Reading passage –
[Start of Attachment]

Football in Israel
- Season: 1961–62

Men's football
- Liga Leumit: Hapoel Petah Tikva
- Liga Alef: Hakoah Tel Aviv
- Liga Bet: Hapoel Safed Hapoel Hadera Hapoel Lod Hapoel Holon
- State Cup: Maccabi Haifa

= 1961–62 in Israeli football =

The 1961–62 season was the 14th season of competitive football in Israel and the 36th season under the Israeli Football Association, established in 1928, during the British Mandate.

==Review and Events==
- The national team completed their involvement in the 1962 World Cup qualification, playing Italy during October 1961. The team stunned Italy in the first match by taking a 2–0 lead in the first half of the first match, played at Ramat Gan Stadium, only to concede 4 goals in the second half, and then losing 0–6 in the second leg.
- At the end of the season, Liga Alef was expanded from 14 clubs to 16 clubs, as 2 clubs relegated from the league at the end of the season and the 4 winners of Liga Bet promoted to Liga Alef. This also meant that at the end of the season the 8 relegated teams from Liga Bet were replaced by 10 promoted clubs from Liga Gimel.

[End of Attachment]

What you should do –
Copy out the text above on the 1961–62 season of Israeli football in full, word for word and line for line, from its first line to its last.

Supplied material –
[Start of Attachment]

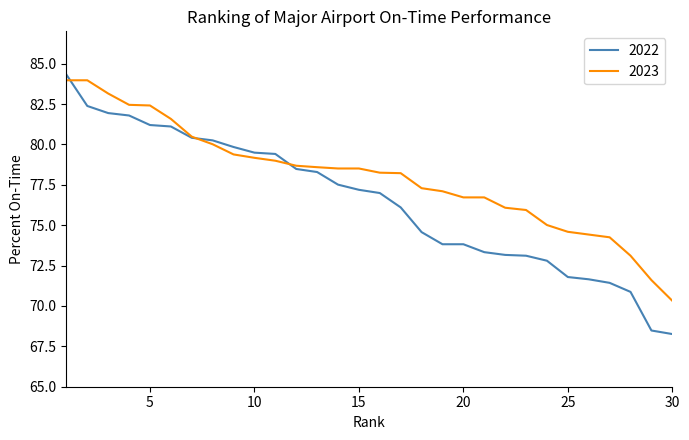

Which series has the widest spread of values?

2022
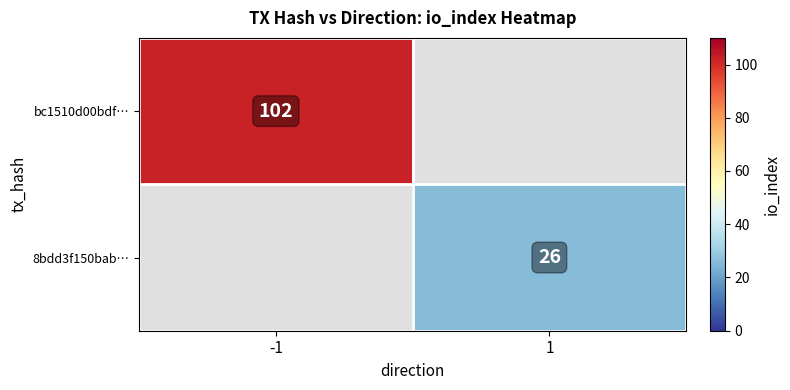

Is the value of bc1510d00bdf… at -1 greater than the value of 8bdd3f150bab… at 1?

Yes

[End of Attachment]

Answer area –
Football in Israel
- Season: 1961–62

Men's football
- Liga Leumit: Hapoel Petah Tikva
- Liga Alef: Hakoah Tel Aviv
- Liga Bet: Hapoel Safed Hapoel Hadera Hapoel Lod Hapoel Holon
- State Cup: Maccabi Haifa

= 1961–62 in Israeli football =

The 1961–62 season was the 14th season of competitive football in Israel and the 36th season under the Israeli Football Association, established in 1928, during the British Mandate.

==Review and Events==
- The national team completed their involvement in the 1962 World Cup qualification, playing Italy during October 1961. The team stunned Italy in the first match by taking a 2–0 lead in the first half of the first match, played at Ramat Gan Stadium, only to concede 4 goals in the second half, and then losing 0–6 in the second leg.
- At the end of the season, Liga Alef was expanded from 14 clubs to 16 clubs, as 2 clubs relegated from the league at the end of the season and the 4 winners of Liga Bet promoted to Liga Alef. This also meant that at the end of the season the 8 relegated teams from Liga Bet were replaced by 10 promoted clubs from Liga Gimel.